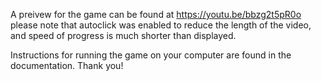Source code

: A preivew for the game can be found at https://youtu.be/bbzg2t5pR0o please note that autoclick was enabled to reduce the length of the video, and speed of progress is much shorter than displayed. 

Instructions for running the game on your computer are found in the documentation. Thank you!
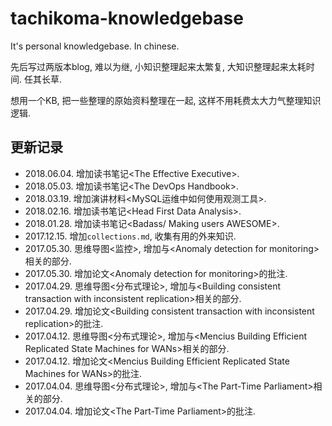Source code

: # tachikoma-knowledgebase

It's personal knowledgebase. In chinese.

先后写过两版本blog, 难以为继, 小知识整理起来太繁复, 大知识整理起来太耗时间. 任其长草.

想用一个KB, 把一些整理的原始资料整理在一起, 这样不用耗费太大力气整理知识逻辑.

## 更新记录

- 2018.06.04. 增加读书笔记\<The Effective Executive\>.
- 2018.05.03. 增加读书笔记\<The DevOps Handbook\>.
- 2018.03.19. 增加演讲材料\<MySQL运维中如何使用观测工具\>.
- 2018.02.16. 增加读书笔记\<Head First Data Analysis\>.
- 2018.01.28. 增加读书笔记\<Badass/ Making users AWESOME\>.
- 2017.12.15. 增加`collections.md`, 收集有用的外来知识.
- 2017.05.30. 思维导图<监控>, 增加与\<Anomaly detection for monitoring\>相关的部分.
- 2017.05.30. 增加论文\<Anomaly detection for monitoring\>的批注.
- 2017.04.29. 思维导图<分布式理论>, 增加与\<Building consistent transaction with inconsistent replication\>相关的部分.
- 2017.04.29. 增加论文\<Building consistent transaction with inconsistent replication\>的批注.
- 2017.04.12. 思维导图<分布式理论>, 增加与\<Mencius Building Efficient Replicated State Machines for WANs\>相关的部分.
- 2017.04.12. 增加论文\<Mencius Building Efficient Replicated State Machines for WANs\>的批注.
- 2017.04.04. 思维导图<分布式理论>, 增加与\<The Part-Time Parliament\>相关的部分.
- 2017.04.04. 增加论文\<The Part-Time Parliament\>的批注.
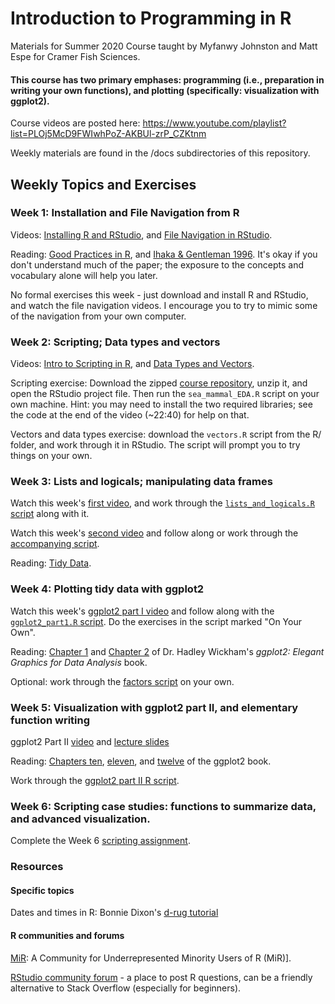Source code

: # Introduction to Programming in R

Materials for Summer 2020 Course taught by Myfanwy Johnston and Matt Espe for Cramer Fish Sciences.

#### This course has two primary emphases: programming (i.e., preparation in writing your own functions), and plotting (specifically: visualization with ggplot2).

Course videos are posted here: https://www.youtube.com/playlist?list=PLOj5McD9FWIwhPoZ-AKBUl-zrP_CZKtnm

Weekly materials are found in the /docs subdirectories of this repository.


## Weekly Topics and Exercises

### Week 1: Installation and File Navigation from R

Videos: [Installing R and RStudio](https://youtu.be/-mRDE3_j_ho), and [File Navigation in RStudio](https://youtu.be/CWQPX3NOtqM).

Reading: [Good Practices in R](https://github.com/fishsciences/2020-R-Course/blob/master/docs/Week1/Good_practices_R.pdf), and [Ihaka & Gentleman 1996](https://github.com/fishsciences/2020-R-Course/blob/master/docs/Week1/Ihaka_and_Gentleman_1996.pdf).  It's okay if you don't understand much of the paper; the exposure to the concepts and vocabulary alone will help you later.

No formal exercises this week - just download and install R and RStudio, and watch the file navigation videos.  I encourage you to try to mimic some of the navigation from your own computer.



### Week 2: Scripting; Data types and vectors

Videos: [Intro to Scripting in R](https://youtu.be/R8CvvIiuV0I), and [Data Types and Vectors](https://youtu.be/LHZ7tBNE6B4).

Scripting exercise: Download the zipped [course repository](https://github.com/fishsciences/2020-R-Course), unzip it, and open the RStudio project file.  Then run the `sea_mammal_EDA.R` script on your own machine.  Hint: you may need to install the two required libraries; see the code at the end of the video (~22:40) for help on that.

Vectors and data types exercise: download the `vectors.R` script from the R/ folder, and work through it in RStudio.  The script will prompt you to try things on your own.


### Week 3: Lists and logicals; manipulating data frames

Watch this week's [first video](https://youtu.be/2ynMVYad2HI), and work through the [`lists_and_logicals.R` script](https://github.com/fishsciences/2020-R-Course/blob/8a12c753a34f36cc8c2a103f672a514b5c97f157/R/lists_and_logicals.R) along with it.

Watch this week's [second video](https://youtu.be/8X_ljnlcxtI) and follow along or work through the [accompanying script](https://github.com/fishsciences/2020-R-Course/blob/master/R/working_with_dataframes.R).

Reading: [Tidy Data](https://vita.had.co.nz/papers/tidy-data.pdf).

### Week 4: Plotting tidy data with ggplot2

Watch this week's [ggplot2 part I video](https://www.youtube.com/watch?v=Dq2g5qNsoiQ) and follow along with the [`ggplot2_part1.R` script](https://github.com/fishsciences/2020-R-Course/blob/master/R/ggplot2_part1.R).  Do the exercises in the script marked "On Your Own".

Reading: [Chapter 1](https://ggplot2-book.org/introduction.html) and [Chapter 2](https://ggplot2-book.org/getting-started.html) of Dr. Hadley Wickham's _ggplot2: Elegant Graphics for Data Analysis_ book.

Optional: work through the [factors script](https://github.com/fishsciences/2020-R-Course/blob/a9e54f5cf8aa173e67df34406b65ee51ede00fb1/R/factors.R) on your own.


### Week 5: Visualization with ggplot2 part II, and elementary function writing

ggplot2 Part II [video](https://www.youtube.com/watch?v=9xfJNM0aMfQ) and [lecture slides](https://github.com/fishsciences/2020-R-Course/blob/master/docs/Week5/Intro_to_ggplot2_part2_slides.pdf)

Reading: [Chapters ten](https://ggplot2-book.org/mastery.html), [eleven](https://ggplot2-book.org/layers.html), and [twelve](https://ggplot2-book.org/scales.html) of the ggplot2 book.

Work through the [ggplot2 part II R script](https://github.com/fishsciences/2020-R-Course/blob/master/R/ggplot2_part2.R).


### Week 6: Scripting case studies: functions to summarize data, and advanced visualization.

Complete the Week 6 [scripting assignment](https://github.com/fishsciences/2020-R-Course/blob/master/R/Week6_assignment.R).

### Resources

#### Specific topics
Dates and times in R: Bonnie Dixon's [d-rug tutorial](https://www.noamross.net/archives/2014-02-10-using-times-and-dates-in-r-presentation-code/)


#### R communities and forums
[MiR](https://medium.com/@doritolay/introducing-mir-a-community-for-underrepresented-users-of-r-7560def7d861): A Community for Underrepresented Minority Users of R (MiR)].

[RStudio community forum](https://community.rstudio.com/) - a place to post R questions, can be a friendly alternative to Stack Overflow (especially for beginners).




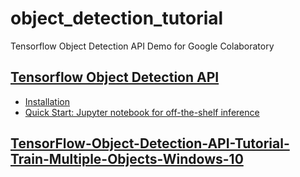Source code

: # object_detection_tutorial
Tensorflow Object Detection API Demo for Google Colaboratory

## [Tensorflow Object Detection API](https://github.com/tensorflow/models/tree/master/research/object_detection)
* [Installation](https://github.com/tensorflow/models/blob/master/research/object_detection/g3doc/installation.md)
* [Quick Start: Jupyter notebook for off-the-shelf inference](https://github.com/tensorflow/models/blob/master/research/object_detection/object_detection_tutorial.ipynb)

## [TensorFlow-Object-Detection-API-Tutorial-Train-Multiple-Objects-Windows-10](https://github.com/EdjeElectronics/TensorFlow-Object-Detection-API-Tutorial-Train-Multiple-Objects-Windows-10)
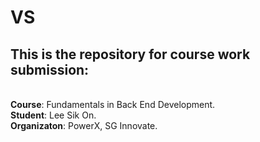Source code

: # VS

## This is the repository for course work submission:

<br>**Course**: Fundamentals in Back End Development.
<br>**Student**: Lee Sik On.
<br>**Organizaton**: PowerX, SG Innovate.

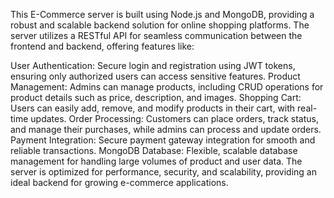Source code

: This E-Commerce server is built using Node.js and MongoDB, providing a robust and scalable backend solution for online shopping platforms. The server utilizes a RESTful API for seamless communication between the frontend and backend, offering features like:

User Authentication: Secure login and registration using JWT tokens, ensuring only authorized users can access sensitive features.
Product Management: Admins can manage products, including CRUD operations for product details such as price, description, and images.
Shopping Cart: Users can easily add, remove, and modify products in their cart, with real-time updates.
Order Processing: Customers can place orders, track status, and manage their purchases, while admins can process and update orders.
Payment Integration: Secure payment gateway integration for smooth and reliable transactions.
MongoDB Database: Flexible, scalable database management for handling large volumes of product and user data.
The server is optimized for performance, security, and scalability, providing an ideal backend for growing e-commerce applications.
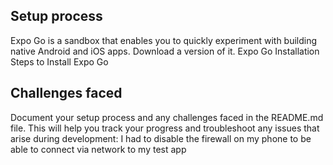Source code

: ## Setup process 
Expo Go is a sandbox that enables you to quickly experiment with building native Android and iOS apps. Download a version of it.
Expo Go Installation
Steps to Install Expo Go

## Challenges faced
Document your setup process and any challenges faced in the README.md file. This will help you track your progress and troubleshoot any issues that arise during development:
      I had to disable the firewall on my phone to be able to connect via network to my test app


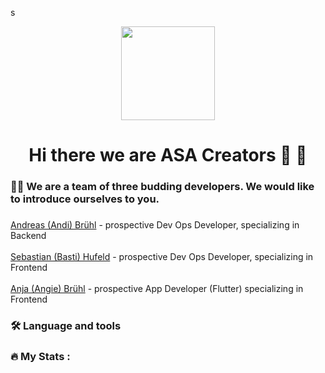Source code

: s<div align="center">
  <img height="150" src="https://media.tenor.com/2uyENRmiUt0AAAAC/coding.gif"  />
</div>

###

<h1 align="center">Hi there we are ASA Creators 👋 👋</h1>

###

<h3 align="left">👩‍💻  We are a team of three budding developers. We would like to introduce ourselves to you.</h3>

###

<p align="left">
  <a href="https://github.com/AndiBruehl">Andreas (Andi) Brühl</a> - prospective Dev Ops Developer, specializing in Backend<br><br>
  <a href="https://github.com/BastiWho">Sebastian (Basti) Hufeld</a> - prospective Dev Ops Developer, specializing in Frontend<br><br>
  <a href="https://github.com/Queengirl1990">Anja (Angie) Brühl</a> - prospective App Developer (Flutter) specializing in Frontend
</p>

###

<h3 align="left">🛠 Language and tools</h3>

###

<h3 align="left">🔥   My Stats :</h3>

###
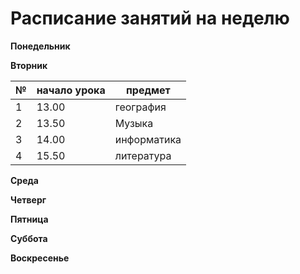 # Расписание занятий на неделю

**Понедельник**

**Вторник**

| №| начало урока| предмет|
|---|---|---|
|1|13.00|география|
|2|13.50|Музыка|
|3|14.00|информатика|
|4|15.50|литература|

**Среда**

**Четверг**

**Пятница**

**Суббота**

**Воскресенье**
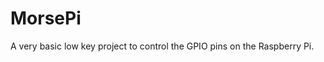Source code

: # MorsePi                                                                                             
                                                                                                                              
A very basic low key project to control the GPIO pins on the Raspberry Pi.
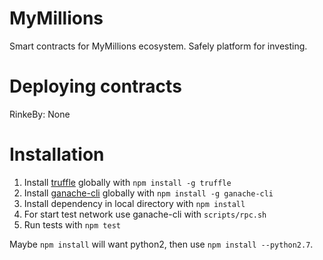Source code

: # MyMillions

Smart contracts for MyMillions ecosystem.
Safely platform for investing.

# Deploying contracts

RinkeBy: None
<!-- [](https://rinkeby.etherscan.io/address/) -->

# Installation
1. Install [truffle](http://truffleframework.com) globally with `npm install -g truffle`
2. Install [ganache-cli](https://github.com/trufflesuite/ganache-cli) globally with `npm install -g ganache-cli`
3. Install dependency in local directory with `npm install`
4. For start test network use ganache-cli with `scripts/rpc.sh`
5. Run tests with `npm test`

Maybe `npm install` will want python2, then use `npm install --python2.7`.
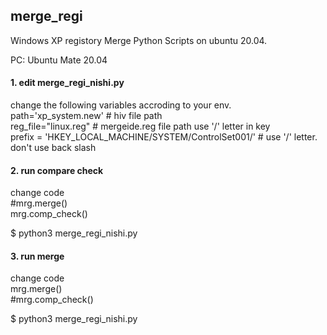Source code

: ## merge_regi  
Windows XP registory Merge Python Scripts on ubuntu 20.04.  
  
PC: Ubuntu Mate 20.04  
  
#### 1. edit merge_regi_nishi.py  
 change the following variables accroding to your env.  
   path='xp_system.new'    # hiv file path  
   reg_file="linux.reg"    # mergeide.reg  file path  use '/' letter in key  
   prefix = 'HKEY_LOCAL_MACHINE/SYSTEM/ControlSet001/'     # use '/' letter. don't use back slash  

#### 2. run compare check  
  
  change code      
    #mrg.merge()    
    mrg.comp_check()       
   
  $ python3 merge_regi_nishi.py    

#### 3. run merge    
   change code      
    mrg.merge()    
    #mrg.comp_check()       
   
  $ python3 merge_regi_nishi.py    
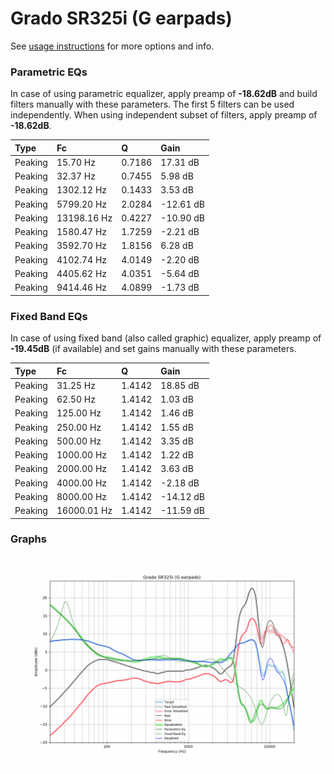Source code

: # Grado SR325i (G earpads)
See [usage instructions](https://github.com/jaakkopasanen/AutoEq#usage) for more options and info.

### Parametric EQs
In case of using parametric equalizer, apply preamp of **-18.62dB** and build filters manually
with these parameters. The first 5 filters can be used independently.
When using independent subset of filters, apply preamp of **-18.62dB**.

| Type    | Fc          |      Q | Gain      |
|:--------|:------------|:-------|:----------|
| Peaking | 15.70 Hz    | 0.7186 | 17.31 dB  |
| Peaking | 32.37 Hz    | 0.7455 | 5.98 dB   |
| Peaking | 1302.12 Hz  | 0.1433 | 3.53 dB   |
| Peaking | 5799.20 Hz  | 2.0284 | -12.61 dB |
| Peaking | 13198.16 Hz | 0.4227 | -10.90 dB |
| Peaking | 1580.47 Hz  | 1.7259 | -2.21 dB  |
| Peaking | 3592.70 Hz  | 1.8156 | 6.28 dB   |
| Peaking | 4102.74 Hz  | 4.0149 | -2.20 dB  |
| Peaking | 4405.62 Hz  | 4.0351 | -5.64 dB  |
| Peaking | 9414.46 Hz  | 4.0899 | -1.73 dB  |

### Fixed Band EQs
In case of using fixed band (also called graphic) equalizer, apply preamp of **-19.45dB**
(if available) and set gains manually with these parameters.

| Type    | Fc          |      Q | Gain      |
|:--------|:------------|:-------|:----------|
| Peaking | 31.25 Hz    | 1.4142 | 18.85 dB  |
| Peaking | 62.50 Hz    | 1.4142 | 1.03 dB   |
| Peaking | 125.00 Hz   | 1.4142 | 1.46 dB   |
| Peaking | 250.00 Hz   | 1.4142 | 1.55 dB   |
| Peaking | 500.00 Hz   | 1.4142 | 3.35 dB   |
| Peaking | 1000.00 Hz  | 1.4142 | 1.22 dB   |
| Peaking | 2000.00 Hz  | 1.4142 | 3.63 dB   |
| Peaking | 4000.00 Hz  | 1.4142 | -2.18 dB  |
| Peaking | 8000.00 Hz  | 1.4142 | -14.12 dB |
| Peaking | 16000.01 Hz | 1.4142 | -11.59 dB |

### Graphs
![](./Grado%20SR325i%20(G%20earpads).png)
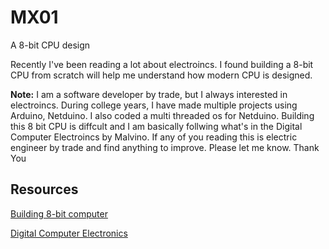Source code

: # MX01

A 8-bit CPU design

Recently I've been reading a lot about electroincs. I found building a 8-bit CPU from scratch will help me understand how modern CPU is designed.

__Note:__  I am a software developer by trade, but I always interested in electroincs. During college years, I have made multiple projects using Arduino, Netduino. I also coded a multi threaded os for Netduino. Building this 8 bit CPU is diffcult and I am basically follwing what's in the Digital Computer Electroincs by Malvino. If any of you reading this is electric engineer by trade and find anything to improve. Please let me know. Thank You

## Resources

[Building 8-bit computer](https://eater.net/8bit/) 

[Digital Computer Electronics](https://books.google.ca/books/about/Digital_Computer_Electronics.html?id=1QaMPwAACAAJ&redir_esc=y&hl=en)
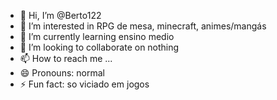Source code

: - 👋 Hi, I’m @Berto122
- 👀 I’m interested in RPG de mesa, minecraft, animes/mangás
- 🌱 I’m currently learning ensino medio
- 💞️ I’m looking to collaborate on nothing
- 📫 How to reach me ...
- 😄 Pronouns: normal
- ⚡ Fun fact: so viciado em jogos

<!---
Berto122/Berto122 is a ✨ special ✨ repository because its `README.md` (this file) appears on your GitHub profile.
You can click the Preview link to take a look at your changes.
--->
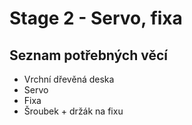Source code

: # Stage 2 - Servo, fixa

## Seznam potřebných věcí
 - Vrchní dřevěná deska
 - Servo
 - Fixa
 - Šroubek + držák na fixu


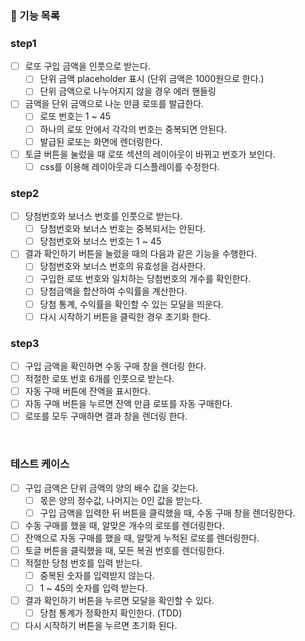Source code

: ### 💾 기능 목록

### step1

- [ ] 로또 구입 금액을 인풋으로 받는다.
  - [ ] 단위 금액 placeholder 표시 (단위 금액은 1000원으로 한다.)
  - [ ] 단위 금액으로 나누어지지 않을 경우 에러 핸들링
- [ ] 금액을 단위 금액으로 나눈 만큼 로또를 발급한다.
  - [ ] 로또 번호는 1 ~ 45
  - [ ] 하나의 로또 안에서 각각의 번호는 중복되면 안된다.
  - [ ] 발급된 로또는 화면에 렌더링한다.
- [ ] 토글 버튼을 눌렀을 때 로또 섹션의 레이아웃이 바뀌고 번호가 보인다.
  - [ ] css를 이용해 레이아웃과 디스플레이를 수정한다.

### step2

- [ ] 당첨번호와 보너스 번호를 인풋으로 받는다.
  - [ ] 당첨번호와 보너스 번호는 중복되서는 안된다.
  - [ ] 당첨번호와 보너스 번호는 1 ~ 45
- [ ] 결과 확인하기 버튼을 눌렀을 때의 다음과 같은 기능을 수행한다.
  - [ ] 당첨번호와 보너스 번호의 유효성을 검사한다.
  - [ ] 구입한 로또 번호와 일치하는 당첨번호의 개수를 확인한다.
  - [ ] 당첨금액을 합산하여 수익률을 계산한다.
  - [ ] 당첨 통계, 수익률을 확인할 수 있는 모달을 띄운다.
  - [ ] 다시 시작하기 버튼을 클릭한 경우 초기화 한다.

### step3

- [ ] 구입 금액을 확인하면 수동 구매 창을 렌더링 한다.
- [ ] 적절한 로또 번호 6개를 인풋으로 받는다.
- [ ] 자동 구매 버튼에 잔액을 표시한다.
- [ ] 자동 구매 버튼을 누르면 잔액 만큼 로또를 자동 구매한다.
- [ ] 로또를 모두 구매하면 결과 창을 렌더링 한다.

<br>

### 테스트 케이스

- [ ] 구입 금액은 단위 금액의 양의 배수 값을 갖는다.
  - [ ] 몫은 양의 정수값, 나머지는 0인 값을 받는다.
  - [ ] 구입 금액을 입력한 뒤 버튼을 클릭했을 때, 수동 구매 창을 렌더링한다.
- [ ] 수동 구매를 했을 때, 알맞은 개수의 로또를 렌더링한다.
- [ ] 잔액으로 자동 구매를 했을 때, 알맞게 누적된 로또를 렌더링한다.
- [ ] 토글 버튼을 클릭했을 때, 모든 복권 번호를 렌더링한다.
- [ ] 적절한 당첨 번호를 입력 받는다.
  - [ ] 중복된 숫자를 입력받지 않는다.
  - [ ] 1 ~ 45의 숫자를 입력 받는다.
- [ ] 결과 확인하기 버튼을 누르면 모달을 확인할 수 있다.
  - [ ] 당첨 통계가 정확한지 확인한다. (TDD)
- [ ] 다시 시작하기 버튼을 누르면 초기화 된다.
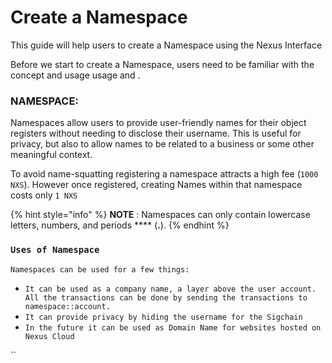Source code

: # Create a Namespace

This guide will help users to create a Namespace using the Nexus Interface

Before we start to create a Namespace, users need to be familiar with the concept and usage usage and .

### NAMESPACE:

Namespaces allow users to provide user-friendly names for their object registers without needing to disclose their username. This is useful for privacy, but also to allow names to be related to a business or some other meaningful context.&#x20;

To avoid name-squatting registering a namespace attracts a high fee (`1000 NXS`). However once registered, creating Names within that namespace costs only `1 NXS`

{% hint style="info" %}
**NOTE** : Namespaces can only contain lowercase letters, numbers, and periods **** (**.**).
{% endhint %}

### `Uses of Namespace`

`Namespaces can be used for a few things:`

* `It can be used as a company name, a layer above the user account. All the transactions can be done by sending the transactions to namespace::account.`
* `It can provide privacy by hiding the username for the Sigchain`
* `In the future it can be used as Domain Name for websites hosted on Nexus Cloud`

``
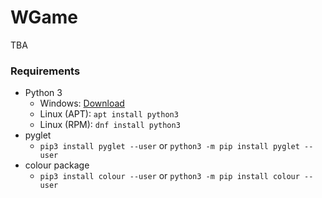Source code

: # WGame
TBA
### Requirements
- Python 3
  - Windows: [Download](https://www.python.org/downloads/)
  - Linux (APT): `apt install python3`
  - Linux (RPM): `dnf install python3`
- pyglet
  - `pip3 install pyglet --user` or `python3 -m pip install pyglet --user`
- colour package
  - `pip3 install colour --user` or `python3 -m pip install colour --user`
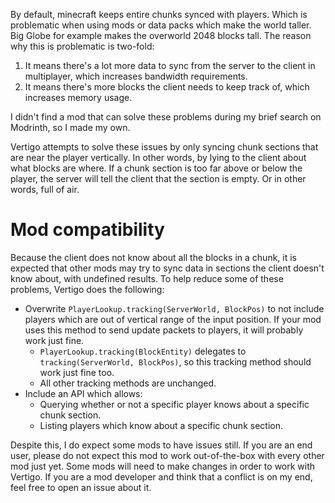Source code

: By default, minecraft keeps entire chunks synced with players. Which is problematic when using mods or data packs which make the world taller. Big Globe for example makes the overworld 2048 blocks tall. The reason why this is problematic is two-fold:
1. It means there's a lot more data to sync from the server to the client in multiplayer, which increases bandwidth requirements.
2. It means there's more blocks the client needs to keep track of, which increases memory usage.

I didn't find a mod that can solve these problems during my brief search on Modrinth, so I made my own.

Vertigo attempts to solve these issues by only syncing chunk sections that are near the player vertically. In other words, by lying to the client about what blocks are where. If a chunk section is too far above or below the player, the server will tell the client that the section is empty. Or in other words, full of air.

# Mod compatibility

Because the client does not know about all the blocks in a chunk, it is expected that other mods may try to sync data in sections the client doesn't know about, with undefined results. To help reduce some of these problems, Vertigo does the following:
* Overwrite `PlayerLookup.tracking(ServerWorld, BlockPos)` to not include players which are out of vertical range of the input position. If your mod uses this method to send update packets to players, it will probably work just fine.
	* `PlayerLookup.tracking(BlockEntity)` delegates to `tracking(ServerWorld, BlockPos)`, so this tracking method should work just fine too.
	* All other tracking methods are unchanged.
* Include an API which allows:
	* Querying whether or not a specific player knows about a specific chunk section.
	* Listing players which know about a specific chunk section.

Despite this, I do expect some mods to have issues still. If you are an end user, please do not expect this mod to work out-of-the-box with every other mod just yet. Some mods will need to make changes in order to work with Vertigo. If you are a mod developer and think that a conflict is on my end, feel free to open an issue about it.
____
→ Written task
For the string "확인하기", tally the lines above that contain it and give only the figure.

→ Exercise result
2